**What to produce:**
Look for the word "index" in the records, and copy each line where it appears.

*** Extracted information ***

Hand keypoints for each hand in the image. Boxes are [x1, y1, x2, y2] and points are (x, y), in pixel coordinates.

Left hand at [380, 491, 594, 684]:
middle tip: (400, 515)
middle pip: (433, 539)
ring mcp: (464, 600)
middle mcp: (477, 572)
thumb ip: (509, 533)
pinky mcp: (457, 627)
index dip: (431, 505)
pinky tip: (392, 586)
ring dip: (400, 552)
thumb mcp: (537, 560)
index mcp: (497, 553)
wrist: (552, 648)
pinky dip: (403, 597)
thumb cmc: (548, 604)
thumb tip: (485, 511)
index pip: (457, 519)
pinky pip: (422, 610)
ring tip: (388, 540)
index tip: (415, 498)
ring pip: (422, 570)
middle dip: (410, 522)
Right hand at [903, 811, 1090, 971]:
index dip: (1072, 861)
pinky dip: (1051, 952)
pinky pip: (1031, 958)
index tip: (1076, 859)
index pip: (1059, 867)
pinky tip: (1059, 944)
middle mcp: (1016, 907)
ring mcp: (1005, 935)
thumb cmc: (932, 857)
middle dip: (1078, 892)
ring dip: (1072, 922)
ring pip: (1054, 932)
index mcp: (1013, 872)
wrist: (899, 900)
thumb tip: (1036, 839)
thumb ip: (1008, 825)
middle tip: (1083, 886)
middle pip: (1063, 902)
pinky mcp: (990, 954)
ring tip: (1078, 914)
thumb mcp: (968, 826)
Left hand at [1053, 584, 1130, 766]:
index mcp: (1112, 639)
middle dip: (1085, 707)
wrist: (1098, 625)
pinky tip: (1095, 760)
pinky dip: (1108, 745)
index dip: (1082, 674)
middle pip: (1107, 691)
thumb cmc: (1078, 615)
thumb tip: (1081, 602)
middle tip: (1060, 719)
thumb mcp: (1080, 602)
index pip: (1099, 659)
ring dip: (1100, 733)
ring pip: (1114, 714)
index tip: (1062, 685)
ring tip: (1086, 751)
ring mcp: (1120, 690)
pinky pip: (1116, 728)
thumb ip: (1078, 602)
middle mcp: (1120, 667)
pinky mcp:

*** End of Extracted information ***

**Task response:**
index dip: (431, 505)
index mcp: (497, 553)
index pip: (457, 519)
index tip: (415, 498)
index dip: (1072, 861)
index tip: (1076, 859)
index pip: (1059, 867)
index mcp: (1013, 872)
index mcp: (1112, 639)
index dip: (1082, 674)
index pip: (1099, 659)
index tip: (1062, 685)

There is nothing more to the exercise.